**TASK TO COMPLETE:** Within the records that follow, restate exactly the lines from the line with "left front paw: (875, 636)" down to the line with "right back paw: (56, 326)", including both. Omit the pictures.

▼▼▼

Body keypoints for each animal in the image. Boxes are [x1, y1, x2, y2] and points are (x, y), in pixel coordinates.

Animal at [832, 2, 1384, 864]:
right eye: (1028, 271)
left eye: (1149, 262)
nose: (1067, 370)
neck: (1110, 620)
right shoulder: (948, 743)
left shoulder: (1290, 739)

▲▲▲
▼▼▼

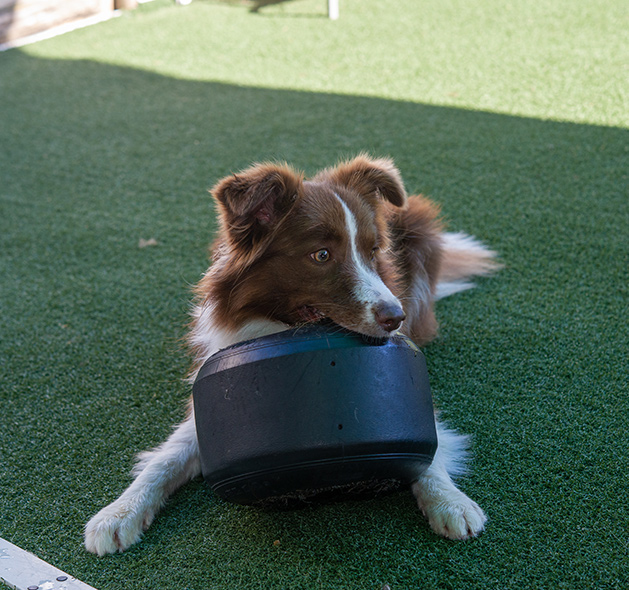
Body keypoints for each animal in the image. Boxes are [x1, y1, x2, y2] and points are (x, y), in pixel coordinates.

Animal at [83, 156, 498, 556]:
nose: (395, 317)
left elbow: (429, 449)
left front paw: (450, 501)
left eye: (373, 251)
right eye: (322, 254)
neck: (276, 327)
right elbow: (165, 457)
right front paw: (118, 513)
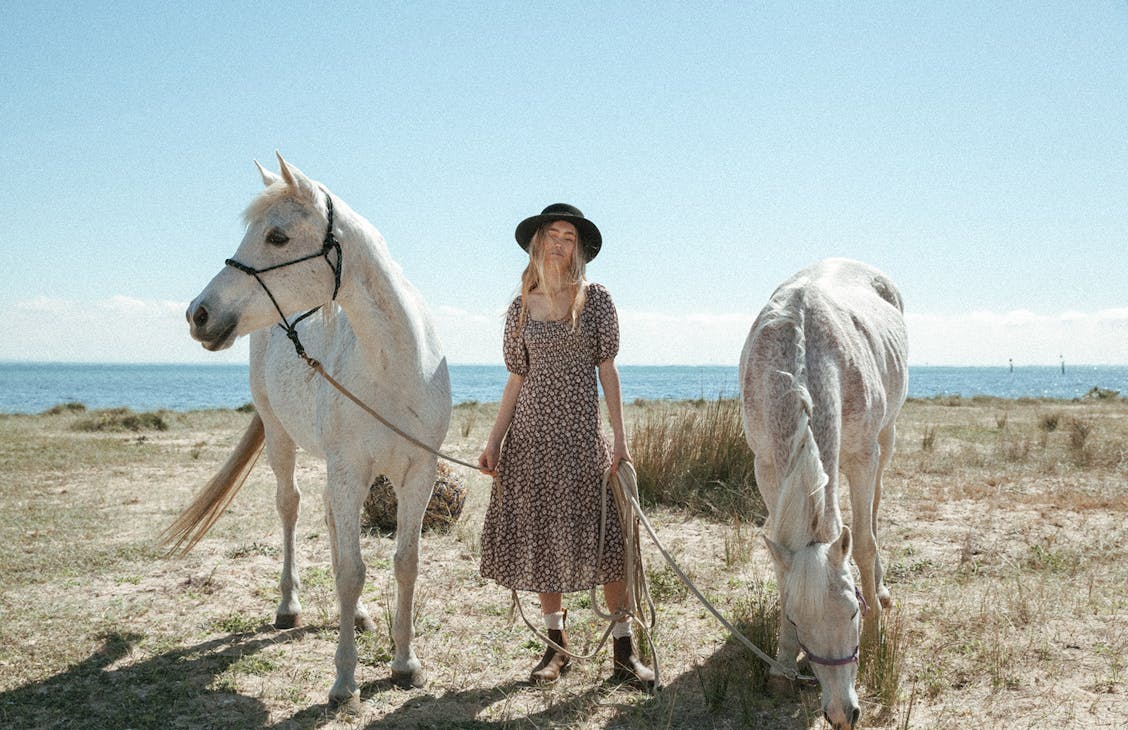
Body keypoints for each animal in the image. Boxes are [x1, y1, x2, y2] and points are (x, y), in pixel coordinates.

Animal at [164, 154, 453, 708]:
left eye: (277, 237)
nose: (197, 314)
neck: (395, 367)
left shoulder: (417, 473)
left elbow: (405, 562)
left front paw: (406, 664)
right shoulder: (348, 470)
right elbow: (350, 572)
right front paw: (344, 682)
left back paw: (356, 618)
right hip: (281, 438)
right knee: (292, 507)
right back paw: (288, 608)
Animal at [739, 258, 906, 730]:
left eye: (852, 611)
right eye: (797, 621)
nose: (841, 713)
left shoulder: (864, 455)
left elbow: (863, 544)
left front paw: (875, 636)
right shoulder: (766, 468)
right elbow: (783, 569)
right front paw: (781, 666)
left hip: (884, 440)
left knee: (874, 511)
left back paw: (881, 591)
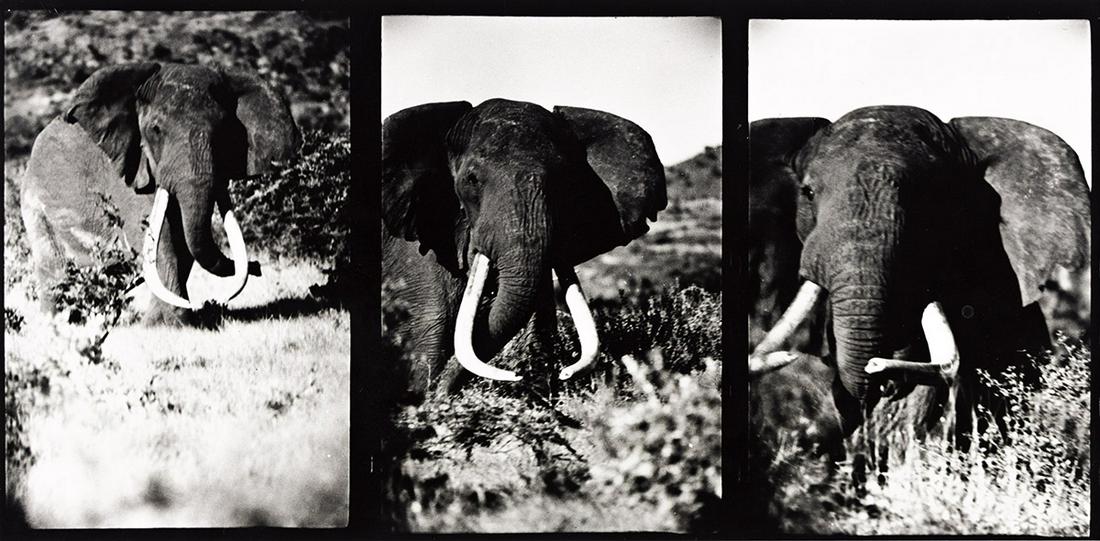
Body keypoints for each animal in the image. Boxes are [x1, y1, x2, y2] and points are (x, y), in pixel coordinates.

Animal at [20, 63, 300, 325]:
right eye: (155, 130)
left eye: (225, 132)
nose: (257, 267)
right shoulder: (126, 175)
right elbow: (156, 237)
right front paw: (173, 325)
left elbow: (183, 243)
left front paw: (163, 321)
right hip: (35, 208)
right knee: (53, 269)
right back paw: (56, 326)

▲▲▲

**TASK ANSWER:**
left front paw: (875, 636)
right shoulder: (766, 468)
right elbow: (783, 569)
right front paw: (781, 666)
left hip: (884, 440)
left knee: (874, 511)
left back paw: (881, 591)
Body keypoints for each animal in the image. Boxes are [x1, y1, x2, y2] and points are (x, y), in pixel coordinates.

Animal at [20, 63, 300, 325]:
right eye: (155, 130)
left eye: (225, 132)
nose: (257, 267)
right shoulder: (126, 175)
right elbow: (156, 237)
right front paw: (173, 325)
left elbow: (183, 243)
left front paw: (163, 321)
right hip: (35, 208)
right knee: (53, 269)
right back paw: (56, 326)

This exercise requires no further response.